Ce mercredi à 11 h, lors d’une conférence de presse via Zoom, les organisateurs du Ramdam Festival de Tournai ont dû annoncer, "la rage au cœur", l’annulation de la 11e édition du "Festival du film qui dérange", qui aurait dû se dérouler du 16 au 26 janvier prochains. Contrairement à d’autres festivals, comme le 20e Cinemamed (qui se déroule en ligne jusqu’au 5 décembre), l’équipe a en effet pris la décision de ne pas proposer d’édition virtuelle. "L’ADN du Ramdam, c’est d’abord la vision de films en avant-première, en salle, et devant un large public participant aux débats avec les équipes de films. Nous accordons une attention toute particulière à l’importance de la rencontre, de l’échange, de la discussion entre festivaliers durant ces dix jours de découvertes. Cette convivialité intelligente fait désormais partie intégrante de notre événement. Il est donc hors de question de s’en priver et d’en dénaturer le Ramdam. Pas question non plus de modifier les dates habituelles de janvier intégrées par le public depuis 10 ans", explique le festival dans son communiqué.

Un best-of des dix premières éditions

Le président du Ramdam, Jean-Pierre Winberg, insistait néanmoins pour voir le verre à moitié plein, annonçant ainsi que l’actrice Lubna Azabal, "notre indéfectible marraine depuis la première édition, a accepté de continuer à soutenir le festival pour les dix ans qui viennent".

Parmi les films qui ont émaillé les dix éditions du Ramdam, son commissaire Éric Derwael pointe d’ailleurs avant tout Incendies du Québécois Denis Villeneuve, grâce auquel l’actrice belge a été reconnue à l’international. Présenté lors de la première édition du festival en 2011, il s’agit, selon lui, d’"un film à avoir vu au moins une fois dans sa vie"

Incendies devrait être l’un des films que l’on pourra revoir en ligne du 20 décembre au 10 janvier, dans le cadre d’une programmation "best-of" de 25 films (10 fictions, 10 documentaires, 5 inédits), qui permettra aux cinéphiles de reparcourir la riche histoire du Ramdam.

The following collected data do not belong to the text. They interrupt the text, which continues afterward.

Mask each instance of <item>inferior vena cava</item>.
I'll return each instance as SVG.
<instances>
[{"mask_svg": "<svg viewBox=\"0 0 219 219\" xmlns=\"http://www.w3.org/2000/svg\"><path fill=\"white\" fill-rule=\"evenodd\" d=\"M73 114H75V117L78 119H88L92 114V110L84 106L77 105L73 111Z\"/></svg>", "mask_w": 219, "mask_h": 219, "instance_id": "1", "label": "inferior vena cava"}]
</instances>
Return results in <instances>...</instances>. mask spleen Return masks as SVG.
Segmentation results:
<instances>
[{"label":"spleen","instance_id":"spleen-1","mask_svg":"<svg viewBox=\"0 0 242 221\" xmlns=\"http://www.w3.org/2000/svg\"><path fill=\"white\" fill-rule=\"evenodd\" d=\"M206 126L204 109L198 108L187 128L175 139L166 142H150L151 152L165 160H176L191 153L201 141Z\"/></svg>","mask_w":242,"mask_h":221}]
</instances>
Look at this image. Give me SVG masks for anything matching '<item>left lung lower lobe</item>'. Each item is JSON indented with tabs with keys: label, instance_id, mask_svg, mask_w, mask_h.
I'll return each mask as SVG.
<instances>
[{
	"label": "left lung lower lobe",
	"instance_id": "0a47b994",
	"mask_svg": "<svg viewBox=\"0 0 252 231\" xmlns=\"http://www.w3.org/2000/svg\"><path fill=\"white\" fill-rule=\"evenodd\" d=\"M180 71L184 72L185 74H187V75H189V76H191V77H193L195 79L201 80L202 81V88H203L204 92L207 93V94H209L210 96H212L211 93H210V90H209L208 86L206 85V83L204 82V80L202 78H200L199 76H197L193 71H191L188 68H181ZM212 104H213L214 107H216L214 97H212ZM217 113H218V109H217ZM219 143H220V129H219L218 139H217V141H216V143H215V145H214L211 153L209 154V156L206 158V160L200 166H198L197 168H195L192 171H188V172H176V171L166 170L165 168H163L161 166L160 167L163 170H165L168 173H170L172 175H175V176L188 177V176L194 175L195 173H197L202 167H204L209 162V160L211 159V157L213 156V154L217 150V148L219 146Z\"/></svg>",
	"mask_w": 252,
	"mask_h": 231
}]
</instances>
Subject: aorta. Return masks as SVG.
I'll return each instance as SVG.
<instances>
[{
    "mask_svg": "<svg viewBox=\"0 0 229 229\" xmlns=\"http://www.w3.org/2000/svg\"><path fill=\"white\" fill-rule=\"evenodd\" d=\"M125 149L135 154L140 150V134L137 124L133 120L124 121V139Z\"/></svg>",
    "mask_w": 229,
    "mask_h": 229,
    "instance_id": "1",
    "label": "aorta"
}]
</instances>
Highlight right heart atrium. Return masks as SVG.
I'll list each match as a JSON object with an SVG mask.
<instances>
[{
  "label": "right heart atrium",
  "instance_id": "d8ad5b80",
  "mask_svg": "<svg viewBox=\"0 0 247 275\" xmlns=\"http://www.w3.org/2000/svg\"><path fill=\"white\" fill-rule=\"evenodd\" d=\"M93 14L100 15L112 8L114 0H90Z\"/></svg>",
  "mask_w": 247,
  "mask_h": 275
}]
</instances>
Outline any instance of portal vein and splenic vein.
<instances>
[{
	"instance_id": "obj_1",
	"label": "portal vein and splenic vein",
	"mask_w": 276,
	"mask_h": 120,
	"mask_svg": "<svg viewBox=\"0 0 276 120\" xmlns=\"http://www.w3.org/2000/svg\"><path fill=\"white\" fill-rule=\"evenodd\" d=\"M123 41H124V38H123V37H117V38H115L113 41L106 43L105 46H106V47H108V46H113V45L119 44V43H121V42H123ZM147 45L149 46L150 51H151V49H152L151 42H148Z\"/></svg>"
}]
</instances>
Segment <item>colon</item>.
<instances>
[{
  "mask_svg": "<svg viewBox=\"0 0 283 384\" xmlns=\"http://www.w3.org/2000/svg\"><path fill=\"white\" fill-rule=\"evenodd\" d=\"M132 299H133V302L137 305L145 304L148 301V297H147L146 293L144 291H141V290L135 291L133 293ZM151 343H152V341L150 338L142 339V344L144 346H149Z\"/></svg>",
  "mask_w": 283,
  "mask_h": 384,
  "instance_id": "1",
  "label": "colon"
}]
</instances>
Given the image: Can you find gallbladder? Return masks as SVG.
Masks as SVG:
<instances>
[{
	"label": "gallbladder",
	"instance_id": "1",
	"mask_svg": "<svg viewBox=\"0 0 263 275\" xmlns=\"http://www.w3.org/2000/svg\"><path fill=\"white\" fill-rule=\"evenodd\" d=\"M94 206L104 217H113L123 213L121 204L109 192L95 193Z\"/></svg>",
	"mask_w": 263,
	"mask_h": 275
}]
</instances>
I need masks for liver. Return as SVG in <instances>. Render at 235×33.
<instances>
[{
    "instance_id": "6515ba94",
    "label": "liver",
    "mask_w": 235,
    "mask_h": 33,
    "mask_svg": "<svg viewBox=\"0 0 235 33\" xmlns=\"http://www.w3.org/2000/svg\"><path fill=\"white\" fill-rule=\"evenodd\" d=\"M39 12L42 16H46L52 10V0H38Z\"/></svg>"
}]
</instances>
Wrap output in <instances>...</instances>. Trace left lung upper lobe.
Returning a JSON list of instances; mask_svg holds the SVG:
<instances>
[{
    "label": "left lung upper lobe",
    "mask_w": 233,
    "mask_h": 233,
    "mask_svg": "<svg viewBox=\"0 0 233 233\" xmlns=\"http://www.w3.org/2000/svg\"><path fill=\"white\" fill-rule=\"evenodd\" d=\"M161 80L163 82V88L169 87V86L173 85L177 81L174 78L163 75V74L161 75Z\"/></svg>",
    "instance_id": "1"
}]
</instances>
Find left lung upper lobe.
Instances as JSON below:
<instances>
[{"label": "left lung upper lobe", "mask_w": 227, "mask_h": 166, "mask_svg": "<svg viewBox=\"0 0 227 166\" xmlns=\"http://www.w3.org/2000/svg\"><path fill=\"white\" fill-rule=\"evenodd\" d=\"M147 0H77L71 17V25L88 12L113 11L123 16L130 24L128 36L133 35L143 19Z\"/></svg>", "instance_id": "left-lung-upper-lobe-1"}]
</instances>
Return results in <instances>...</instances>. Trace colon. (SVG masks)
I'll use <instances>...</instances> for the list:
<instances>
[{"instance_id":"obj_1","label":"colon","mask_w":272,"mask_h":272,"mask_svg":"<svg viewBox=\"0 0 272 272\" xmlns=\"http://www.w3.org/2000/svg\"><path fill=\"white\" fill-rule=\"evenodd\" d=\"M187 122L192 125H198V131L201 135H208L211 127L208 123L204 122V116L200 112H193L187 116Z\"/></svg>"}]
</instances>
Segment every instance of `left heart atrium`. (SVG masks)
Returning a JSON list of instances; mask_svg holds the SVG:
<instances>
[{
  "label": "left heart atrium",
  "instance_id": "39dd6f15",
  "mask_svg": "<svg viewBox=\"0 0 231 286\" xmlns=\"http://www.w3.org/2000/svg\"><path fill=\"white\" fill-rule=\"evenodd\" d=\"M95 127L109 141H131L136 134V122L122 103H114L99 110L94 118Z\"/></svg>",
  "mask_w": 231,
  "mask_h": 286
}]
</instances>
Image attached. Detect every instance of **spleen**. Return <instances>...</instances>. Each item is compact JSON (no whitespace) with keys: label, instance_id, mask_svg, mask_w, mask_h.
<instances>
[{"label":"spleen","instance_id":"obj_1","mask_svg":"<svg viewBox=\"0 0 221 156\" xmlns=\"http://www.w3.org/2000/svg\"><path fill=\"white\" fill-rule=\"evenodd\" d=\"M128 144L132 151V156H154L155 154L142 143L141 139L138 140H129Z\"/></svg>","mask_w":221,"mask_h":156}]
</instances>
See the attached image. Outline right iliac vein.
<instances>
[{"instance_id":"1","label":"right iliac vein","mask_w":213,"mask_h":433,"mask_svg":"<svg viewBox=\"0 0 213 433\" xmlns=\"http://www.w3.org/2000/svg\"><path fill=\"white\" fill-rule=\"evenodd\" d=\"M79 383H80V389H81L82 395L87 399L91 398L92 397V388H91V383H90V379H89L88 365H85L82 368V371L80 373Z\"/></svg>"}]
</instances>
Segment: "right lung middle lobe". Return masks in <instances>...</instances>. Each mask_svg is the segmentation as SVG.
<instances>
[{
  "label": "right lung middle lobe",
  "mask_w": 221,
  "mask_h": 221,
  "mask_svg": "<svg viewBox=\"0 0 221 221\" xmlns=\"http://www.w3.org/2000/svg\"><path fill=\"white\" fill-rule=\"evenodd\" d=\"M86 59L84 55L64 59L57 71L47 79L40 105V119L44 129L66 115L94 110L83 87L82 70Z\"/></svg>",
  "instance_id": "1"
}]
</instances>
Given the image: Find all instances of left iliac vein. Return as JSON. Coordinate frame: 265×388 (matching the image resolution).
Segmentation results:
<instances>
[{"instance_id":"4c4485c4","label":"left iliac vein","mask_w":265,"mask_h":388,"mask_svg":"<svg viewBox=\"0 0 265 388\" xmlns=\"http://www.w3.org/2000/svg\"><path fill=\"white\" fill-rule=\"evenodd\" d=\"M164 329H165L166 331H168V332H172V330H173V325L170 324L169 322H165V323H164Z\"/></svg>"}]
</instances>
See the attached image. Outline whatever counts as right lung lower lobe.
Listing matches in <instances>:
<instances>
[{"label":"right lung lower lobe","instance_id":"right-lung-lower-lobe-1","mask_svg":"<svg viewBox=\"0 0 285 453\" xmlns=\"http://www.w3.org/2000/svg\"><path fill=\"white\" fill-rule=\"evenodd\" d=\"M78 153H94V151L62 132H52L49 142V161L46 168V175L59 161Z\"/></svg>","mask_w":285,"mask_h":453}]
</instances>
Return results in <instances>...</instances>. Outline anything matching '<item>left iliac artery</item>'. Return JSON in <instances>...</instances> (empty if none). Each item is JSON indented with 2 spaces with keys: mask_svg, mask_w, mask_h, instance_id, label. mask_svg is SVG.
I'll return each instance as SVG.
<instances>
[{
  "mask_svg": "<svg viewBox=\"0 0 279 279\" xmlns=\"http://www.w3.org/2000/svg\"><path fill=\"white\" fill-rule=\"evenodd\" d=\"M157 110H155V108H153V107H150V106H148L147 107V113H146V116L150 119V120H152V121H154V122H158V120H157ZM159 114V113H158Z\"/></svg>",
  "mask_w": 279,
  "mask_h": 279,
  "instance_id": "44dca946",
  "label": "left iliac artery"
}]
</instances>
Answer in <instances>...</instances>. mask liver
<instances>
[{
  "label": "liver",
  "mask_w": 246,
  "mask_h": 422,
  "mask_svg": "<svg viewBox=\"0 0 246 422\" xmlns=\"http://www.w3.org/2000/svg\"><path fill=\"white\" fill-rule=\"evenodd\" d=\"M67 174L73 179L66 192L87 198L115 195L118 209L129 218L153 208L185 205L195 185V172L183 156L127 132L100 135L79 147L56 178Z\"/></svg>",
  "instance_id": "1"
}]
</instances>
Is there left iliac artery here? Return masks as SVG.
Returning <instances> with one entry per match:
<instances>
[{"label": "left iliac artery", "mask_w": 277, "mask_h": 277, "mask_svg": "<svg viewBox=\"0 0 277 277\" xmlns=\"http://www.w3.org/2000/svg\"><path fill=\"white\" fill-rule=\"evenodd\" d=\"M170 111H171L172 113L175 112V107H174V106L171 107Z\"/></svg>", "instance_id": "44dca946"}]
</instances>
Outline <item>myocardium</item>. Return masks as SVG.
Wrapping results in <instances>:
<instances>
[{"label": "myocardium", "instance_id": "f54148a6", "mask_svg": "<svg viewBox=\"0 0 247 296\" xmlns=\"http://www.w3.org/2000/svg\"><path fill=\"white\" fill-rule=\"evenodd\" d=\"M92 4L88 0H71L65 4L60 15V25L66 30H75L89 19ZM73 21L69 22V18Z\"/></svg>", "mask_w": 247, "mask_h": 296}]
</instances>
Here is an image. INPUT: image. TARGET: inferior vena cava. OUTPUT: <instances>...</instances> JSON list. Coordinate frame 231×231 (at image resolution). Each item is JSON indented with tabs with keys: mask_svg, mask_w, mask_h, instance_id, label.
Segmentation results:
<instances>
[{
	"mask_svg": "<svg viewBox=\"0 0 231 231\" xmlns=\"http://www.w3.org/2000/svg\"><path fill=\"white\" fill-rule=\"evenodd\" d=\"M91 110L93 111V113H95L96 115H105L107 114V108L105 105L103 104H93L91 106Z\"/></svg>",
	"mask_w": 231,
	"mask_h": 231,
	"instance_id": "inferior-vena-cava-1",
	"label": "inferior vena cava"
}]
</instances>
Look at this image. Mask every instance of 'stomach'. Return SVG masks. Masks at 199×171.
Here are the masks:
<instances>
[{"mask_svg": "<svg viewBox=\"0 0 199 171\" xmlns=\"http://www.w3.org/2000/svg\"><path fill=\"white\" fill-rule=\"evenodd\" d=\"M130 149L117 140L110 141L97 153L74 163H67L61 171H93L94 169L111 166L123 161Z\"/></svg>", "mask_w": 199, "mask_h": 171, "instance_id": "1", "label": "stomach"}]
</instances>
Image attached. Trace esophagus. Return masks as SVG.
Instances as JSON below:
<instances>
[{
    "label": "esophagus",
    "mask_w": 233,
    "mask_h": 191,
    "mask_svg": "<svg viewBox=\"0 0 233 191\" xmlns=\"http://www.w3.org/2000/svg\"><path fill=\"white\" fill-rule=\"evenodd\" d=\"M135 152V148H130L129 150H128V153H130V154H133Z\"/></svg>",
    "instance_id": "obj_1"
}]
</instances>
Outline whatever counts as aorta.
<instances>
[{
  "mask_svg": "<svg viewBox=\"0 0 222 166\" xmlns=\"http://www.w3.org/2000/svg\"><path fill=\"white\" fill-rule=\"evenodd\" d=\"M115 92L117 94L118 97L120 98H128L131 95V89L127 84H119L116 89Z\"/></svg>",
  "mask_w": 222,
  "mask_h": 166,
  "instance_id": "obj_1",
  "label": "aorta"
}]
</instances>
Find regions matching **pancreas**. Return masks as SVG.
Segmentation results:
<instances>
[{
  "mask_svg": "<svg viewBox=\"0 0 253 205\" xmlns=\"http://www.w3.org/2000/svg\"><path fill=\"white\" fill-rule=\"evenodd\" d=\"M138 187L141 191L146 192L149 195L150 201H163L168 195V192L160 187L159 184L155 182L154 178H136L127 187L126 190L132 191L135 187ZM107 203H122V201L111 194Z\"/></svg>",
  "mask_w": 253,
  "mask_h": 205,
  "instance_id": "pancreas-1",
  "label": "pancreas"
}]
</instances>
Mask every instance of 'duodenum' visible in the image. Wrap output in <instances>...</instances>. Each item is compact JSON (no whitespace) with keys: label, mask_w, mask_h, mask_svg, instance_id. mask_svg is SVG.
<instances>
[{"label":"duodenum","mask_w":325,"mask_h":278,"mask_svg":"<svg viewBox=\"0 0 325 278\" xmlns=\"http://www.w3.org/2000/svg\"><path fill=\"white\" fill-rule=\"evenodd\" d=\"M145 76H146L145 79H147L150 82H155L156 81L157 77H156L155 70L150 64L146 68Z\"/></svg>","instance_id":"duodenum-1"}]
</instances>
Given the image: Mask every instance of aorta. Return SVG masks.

Par ailleurs, le festival organisera, au cours du premier semestre 2021, cinq journées-soirées spéciales à l’Imagix de Tournai, pour mettre en valeur quelques films qui auraient dû être montrés cette année et qui sortiront dans le circuit art et essai avec le label "Ramdam".

Jaco Van Dormael invité à Mons

Au même moment, le Festival du film de Mons, qui avait été touché par le début de la crise sanitaire en mars dernier, annonçait travailler de son côté à une 36e édition en bonne et due forme, qui devrait se tenir du 5 au 12 mars prochains. Et ce dans le strict respect des contraintes sanitaires, "avec tous les outils à disposition : masques, gel, maintien des distanciations physiques et des espaces entre les sièges, horaires décalés, accueil réorganisé et ventilation des salles".

Dans leur communiqué, les organisateurs montois confient "naviguer encore aujourd’hui à vue, entre prudence et optimisme", espérant que les salles soient ouvertes en mars 2021. Mais ils annoncent d’ores et déjà une réduction des tarifs pour cette édition pas comme les autres (5 € la séance et 30 € le pass 12 séances), une rétrospective consacrée à la figure de la femme fatale, ainsi que le nom de son premier invité de marque : Jaco Van Dormael. Le cinéaste belge fêtera à Mons les 30 ans de Toto le héros.